Love that line Manna.
I think Frost is great at picking out those seemingly banal, and uninteresting and boring moments and saying to us: Look here, strangers, if we miss these connections we lose ourselves.
Laurie: I really do appreciate your comments and I recognise the effort you put into your critique.
I think Lizzie is right in her most recent posting, in pointing out that basically a poem is something that is personal yet does not have life unless it is read by someone. The fact that the reader may wish that the piece be better written or should have been written in a particular manner is all part of the response to the reading of the text. It's all grist in the mill. I think we react or respond to the other person(s) in our lives the way we respond to poetry... with feeling, emotion, prejudice, appreciation, understanding, misunderstanding etc etc... That's life...
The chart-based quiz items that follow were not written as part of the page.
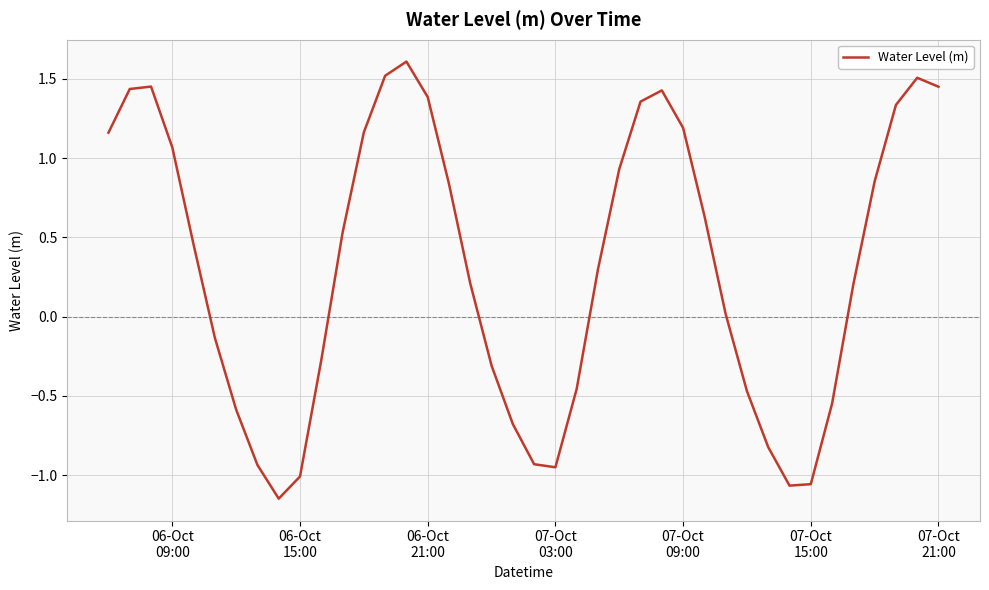

What is the difference between the maximum and minimum values?

2.8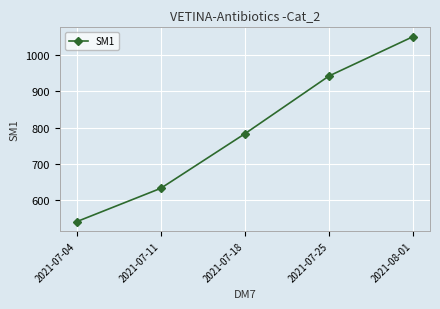

The chart shows a value of 942.5 at 2021-07-25. True or false?

True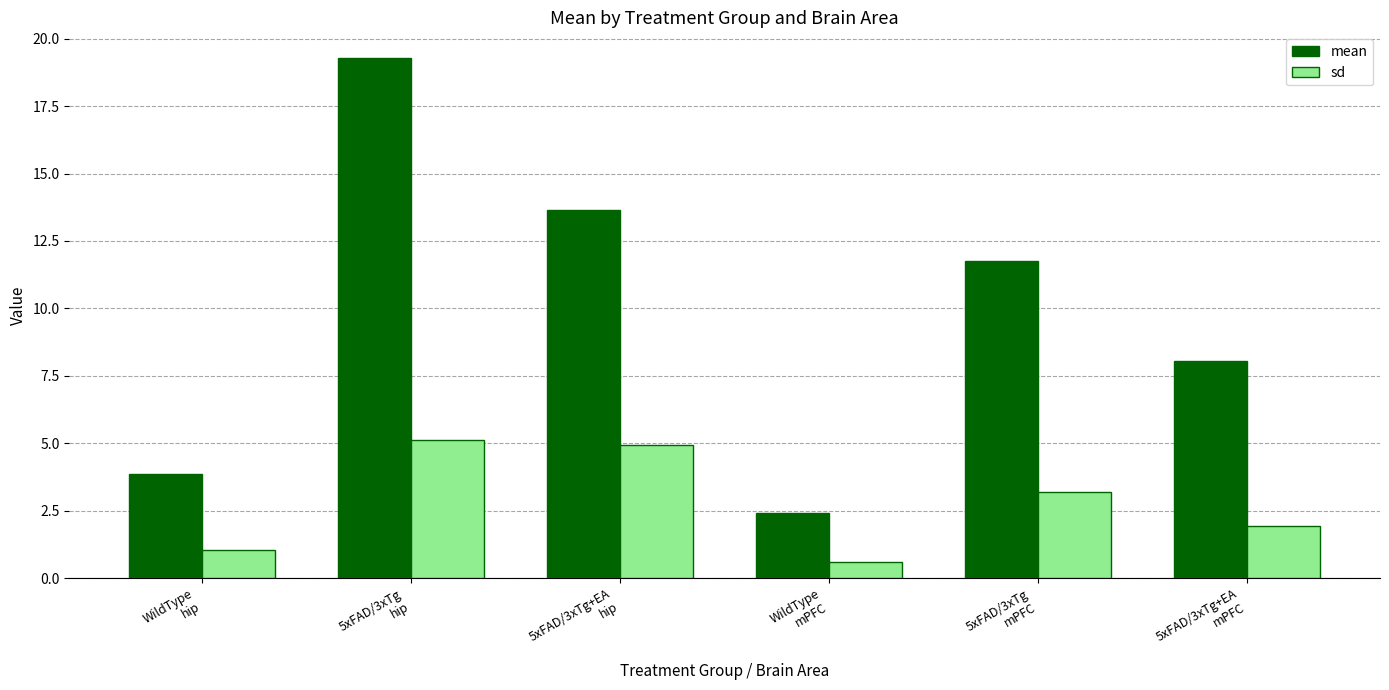

How many values in the mean series are below 11?

3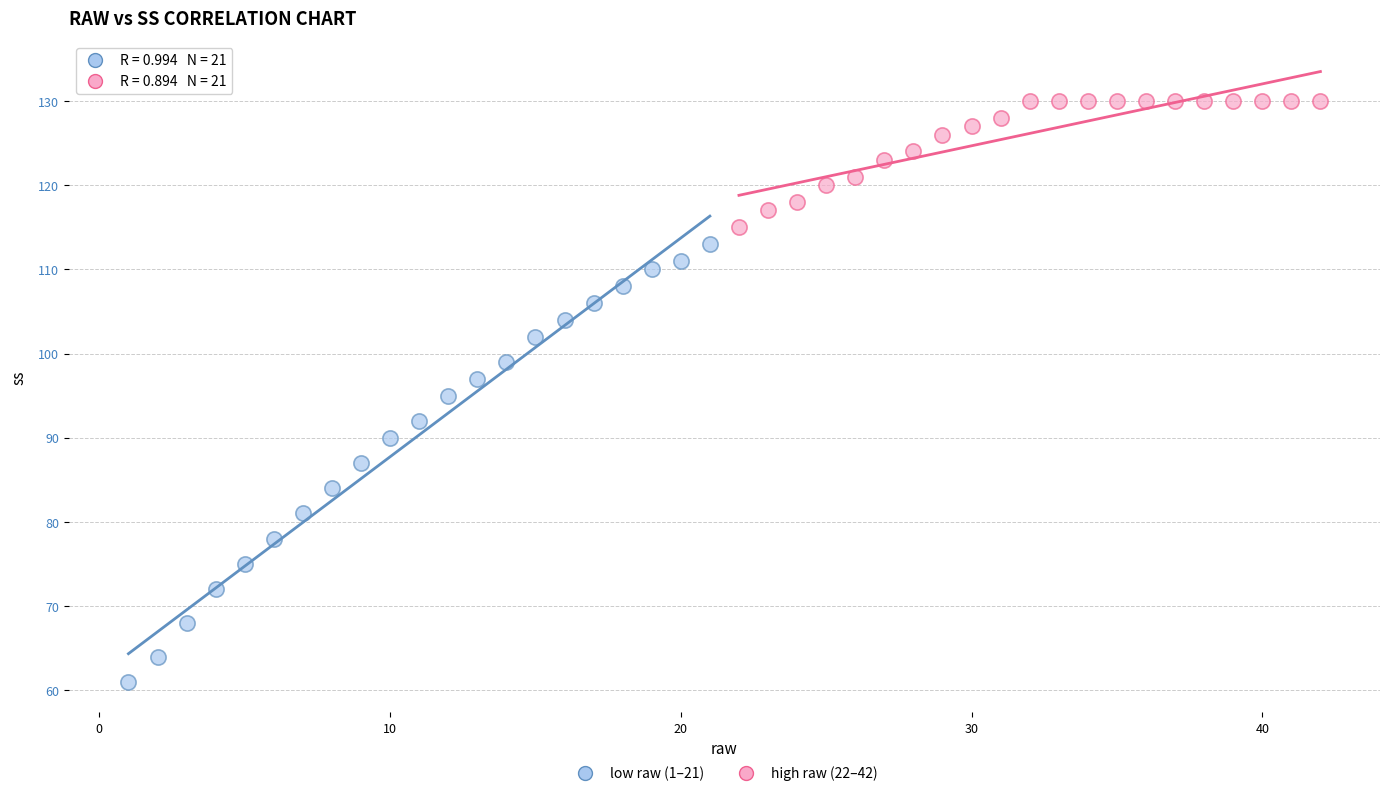

Which series has the widest spread of Y values?

low raw (1–21)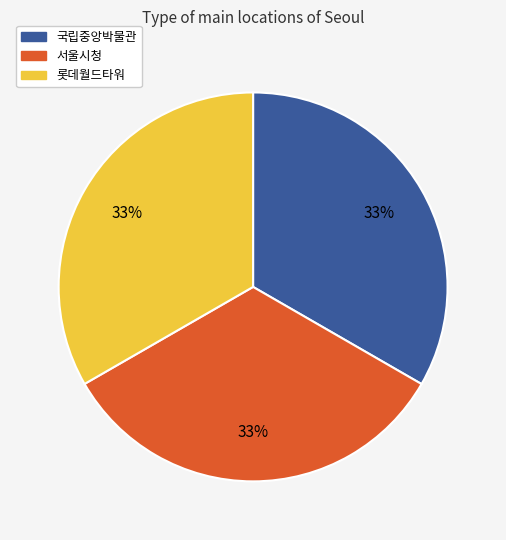

To the nearest percent, what percentage of the pie is 국립중앙박물관?

33%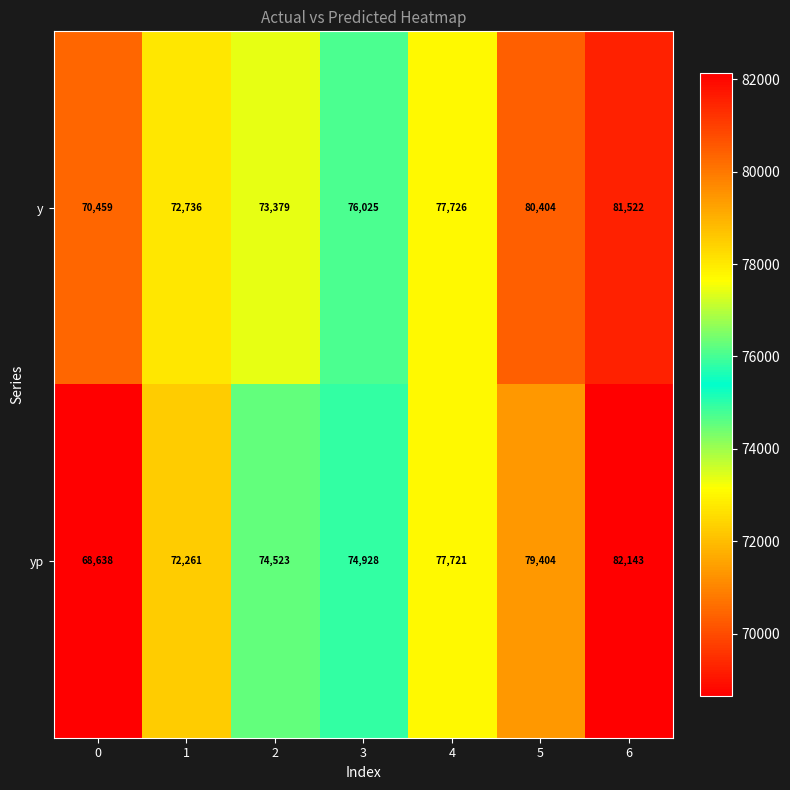

Reading left to right, list all the values displayed in this chart.

y: 70459	72736	73379	76025	77726	80404	81522
yp: 68638	72261	74523	74928	77721	79404	82143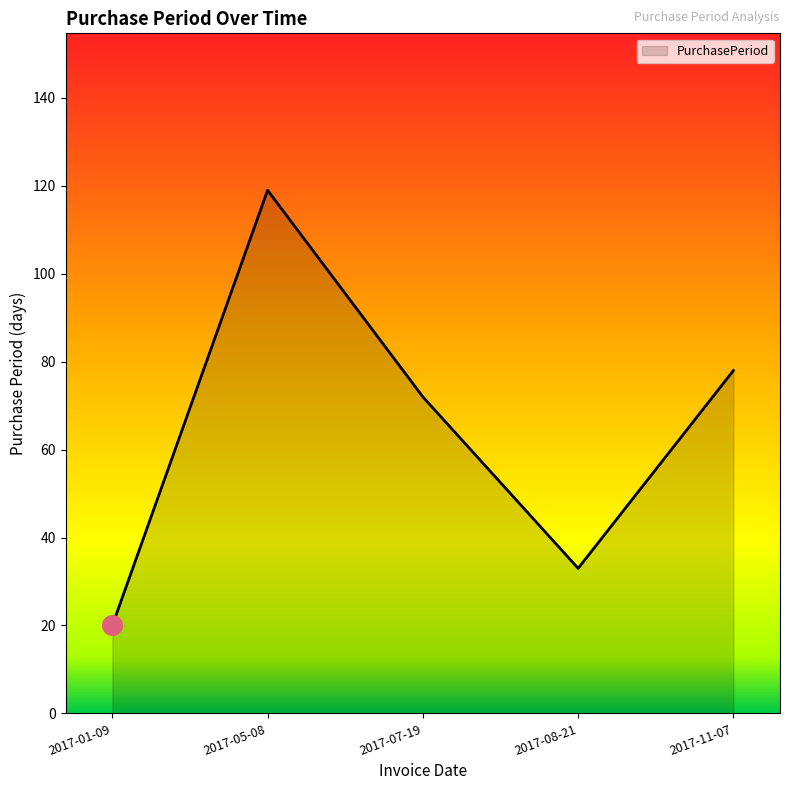

Between 2017-08-21 and 2017-07-19, which is larger?

2017-07-19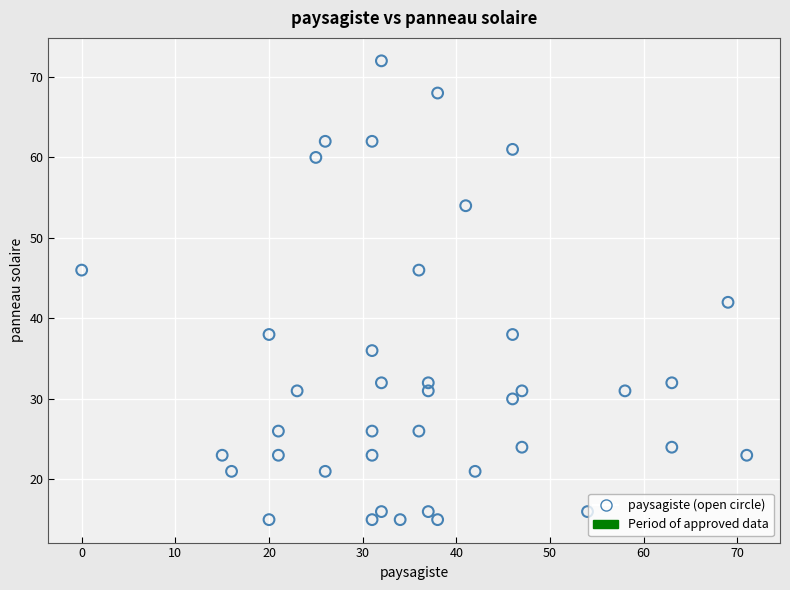

What Y value in the scatter plot is closest to 43?

42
I don't think Lizzie should be too worried about the so called savageness of our responses to the poetry in this forum. It may be a little over the top at times, but, hey, that's life... I don't always write good poetry, neither are my responses, or understandings of the poetry in this forum up to much either!!!!!
The main thing is that there is a forum at all, and that people out there read... That's the blessing...
Jimmy
Re: Refusal
Posted: Thu Jul 19, 2007 1:12 pm
by littlebitlonger
A new author on my reading list having read a part and printing now.
I love cows totally.
Re: Refusal
Posted: Tue Jul 31, 2007 12:30 am
by dangermouse
Wow Jimmy, your piece is so long. It must have taken a huge effort to get it that way. The concentration required to produce that must have been prodigious.
Were you working on it over a few months or did you just wake up and find it there?
And Alan, you're obviously teaching creative writing or something akin to it, such a detailed and committed analysis of Jimmy's piece. That requires commitment and an eye for detail that really is something very special.
Thank you both so much.
Re: Refusal
Posted: Tue Jul 31, 2007 12:52 am
by Byron
I say Penfold, who let dangermouse in here? All he had to say was " impressed!!" Ruddy celebrity cartoon star-persons! I must concur with his offering though. He is correct in both respects and one or two others as well.

Re: Refusal
Posted: Tue Jul 31, 2007 3:55 am
by dangermouse
Hi Byron,
Thank you for writing.
You must have been thrilled when Leonard recorded "We'll go no more a roving" by your namesake?
I'm actually a woman - just finished first year at university and love LC's work.
Lizzy and DBCohen and Young Dr Freud have been really cool in pointing me in the right direction.
I'm glad you thought I made a relevant point.